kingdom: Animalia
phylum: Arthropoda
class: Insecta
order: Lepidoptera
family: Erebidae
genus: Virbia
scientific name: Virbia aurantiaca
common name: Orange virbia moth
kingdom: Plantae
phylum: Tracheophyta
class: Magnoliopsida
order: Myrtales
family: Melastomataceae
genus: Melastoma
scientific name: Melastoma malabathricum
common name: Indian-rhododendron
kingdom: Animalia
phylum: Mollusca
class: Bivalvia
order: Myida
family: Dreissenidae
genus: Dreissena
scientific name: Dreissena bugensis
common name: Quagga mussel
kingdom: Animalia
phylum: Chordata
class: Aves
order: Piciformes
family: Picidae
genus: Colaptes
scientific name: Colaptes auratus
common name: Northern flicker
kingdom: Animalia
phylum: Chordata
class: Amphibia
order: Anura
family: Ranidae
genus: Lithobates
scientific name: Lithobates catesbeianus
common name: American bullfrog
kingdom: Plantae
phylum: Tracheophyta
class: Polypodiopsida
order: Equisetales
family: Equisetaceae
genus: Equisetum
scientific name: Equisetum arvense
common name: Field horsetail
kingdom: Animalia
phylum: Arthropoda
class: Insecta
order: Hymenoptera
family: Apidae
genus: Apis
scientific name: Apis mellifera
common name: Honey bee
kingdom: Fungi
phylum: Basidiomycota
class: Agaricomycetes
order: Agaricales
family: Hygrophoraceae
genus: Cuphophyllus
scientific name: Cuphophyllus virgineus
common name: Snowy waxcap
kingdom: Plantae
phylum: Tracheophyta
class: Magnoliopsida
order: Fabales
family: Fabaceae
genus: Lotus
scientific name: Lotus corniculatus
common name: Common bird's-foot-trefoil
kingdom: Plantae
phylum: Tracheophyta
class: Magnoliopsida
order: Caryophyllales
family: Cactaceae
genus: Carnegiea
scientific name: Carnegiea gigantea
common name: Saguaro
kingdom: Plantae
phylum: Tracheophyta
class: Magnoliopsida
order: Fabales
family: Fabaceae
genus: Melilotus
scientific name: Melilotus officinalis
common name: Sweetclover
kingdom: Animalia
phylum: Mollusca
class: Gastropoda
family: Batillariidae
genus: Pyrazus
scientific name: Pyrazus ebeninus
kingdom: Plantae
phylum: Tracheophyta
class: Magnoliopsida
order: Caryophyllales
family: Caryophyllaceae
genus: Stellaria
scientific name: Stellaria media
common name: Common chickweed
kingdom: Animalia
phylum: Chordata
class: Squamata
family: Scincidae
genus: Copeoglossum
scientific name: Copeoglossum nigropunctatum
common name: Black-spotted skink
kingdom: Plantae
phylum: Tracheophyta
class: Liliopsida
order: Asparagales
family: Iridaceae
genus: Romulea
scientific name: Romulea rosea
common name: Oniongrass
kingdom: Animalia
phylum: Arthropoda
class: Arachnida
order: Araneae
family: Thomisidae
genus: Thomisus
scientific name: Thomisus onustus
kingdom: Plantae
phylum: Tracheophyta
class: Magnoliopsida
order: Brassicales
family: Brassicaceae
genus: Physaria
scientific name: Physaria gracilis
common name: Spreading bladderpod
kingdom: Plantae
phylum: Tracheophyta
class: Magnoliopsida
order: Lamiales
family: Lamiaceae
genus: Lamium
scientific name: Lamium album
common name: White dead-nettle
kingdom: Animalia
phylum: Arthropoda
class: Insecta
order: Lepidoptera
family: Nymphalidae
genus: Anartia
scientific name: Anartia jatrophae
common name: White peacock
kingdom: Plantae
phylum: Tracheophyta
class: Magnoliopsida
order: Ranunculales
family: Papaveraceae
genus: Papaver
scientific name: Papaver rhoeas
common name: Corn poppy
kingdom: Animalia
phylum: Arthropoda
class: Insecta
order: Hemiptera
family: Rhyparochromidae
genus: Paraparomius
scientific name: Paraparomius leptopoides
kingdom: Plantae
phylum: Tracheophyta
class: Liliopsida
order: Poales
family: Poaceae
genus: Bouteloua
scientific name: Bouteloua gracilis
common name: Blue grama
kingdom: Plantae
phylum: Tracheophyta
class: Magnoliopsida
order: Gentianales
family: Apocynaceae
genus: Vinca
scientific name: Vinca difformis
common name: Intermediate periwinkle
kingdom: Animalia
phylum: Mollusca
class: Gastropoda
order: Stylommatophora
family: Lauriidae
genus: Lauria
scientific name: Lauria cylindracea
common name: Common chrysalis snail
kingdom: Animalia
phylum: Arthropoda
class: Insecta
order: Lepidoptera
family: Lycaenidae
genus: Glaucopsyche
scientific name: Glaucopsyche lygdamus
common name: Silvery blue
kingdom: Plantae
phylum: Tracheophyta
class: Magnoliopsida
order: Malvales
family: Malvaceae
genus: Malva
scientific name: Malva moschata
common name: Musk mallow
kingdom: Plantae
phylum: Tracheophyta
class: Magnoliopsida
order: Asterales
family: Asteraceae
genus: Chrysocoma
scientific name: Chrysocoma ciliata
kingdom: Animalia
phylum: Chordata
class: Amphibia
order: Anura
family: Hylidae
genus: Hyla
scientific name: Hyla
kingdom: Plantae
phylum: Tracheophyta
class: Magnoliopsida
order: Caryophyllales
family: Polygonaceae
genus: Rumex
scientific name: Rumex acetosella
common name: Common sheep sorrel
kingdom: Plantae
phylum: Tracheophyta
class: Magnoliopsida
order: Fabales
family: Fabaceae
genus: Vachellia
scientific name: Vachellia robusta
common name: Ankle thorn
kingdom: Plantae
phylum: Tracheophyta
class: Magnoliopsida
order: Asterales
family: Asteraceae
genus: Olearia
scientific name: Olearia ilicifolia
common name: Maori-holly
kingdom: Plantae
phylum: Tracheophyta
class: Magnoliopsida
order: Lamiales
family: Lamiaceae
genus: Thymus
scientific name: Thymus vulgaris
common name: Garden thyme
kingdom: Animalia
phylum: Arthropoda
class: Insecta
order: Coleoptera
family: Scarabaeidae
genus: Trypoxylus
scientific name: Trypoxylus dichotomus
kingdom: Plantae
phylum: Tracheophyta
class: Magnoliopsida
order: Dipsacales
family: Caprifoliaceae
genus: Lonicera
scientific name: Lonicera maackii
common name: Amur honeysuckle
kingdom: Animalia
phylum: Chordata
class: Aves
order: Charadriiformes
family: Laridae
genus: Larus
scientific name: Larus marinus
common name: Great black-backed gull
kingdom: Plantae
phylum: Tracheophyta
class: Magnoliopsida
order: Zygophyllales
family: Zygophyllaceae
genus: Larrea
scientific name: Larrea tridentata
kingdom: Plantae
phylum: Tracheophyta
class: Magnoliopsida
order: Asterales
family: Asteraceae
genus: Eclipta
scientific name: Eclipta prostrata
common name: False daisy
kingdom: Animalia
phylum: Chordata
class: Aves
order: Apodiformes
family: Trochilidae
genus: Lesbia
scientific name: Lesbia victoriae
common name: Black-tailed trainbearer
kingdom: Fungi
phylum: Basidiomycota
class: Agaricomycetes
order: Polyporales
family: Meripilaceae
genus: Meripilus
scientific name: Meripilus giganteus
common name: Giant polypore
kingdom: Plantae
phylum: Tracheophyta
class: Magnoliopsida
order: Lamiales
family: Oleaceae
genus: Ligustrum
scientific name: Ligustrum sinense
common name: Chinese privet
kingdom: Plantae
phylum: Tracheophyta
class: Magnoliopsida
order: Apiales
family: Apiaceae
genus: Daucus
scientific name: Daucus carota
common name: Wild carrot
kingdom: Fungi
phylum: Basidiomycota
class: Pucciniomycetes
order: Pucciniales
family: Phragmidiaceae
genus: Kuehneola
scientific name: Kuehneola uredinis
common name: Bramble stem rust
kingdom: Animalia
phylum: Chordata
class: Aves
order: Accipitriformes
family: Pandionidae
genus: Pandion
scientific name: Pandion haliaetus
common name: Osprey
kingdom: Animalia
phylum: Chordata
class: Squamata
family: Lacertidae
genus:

____________

Problem description: Print everything from the start of the data down to the line containing "genus: Dreissena", including that line, with each line reproduced as it appears.

Exercise output:
kingdom: Animalia
phylum: Arthropoda
class: Insecta
order: Lepidoptera
family: Erebidae
genus: Virbia
scientific name: Virbia aurantiaca
common name: Orange virbia moth
kingdom: Plantae
phylum: Tracheophyta
class: Magnoliopsida
order: Myrtales
family: Melastomataceae
genus: Melastoma
scientific name: Melastoma malabathricum
common name: Indian-rhododendron
kingdom: Animalia
phylum: Mollusca
class: Bivalvia
order: Myida
family: Dreissenidae
genus: Dreissena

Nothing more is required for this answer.